Assim decidiu o Superior Tribunal de Justiça no que se refere à transação penal, in verbis:

 “Na ação penal de iniciativa privada, desde que não haja formal oposição do querelante, o Ministério Público poderá, validamente, formular proposta de transação que, uma vez aceita pelo querelado e homologada pelo Juiz, é definitiva e irretratável.” (STJ. RHC n. 8.123/AP. Rel. Min. Fernando Gonçalves. Publicado no DJU dia 21/06/1999, pg. 202).

O mesmo raciocínio pode ser aplicado à suspensão condicional do processo. O próprio querelante pode fazer a proposta de sursis processual. Se não o fizer, mas sim o Ministério Público, e, não havendo oposição do querelante, titular da ação penal, pode o querelado ser beneficiado por esse instituto. Nesse sentido se manifestou o Superior Tribunal de Justiça:

“HABEAS CORPUS. CRIME DE DANO. AÇÃO PENAL PRIVADA. ARTIGO 89 DA LEI 9.099/95. SUSPENSÃO CONDICIONAL DO PROCESSO. CABIMENTO. RÉU QUE RESPONDE A OUTROS PROCESSOS. VEDAÇÃO. INEXISTÊNCIA DE VIOLAÇÃO DO PRINCÍPIO DA PRESUNÇÃO DE INOCÊNCIA POR SE TRATAR DE BENEFÍCIO LEGAL. ORDEM DENEGADA.

1. A jurisprudência desta Corte Federal Superior é firme no sentido de que cabe o sursis processual também para os crimes de ação penal privada.
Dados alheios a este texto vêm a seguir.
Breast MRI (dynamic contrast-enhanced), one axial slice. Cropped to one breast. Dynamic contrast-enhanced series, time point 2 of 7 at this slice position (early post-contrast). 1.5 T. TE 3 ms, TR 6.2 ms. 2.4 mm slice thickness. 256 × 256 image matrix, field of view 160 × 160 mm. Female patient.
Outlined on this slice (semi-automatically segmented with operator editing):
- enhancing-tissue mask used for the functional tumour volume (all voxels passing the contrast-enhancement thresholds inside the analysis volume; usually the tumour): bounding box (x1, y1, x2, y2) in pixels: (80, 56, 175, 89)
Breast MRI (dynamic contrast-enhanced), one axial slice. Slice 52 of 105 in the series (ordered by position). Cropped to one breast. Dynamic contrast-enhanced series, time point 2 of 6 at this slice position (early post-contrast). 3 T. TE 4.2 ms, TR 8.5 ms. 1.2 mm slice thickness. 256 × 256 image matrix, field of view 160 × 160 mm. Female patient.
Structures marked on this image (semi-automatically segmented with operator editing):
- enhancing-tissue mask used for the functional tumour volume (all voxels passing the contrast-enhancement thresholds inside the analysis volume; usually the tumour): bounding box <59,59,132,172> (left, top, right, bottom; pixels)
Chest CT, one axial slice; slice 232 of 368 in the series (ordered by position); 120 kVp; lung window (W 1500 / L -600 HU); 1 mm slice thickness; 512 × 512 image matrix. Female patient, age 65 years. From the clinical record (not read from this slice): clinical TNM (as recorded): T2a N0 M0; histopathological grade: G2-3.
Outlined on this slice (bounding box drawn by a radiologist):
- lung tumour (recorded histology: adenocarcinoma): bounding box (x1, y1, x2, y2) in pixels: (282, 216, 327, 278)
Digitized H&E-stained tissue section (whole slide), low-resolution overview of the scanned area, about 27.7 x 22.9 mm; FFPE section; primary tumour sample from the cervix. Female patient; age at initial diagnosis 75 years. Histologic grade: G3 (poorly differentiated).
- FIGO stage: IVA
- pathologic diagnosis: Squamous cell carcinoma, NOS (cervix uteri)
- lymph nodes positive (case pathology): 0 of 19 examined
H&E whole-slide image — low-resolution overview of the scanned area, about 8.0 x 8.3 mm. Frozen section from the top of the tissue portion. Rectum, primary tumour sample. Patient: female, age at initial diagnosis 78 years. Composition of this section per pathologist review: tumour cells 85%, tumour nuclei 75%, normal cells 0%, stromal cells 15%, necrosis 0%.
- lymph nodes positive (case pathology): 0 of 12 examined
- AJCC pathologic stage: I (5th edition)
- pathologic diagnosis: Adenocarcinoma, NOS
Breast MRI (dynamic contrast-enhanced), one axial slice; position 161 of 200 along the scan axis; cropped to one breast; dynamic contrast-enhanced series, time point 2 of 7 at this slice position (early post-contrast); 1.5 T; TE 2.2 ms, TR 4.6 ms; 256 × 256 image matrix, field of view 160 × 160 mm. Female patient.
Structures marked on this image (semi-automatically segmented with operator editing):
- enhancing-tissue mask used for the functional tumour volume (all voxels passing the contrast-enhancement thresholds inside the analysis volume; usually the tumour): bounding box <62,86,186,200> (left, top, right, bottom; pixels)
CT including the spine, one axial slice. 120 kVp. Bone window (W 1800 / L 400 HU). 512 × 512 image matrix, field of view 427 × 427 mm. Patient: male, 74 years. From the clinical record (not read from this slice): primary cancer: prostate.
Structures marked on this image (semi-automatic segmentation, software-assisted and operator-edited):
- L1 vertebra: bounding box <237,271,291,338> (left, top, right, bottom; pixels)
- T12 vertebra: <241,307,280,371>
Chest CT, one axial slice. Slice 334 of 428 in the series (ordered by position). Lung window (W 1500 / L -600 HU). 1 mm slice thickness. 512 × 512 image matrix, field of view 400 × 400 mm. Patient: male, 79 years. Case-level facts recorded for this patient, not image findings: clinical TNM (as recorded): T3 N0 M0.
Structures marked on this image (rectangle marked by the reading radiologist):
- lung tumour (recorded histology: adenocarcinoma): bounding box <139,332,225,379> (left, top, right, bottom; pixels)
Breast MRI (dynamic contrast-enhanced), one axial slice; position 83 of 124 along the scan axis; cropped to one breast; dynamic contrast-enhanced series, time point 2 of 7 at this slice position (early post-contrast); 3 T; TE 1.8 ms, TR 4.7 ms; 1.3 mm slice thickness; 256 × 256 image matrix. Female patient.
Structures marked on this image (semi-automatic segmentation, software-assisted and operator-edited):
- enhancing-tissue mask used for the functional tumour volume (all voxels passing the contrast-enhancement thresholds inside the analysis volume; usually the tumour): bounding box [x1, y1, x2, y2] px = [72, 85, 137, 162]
2. Tratando-se de benefício legal, pode a lei, ela mesma, estabelecer requisitos para a concessão da suspensão condicional do processo, não importando, pois, qualquer violação do princípio constitucional da presunção de inocência, a exigência de não estar o réu respondendo a outro processo (Precedentes). 3. Ordem denegada.” (STJ. HC 18590/MG. Rel. Min. Hamilton Carvalhido. Publicado no DJU dia 25/02/2002, pg. 453).

“PROCESSUAL PENAL. HABEAS CORPUS. LEI Nº 9.099/95. AÇÃO PENAL PRIVADA.

A Lei nº 9.099/95, desde que obedecidos os requisitos autorizadores, permite a transação e a suspensão condicional do processo, inclusive nas ações penais de iniciativa exclusivamente privada. (Precedentes). Habeas corpus concedido.” (STJ. HC 13337/RJ. Rel. Min. Felix Fischer. Publicado no DJU dia 13/08/2001, pg. 181).


4. Natureza jurídica da suspensão condicional do processo.

A grande polêmica da natureza jurídica desse instituto resume-se na seguinte questão: a suspensão condicional do processo constitui direito subjetivo do acusado ou é simplesmente um facultas agendi do Ministério Público?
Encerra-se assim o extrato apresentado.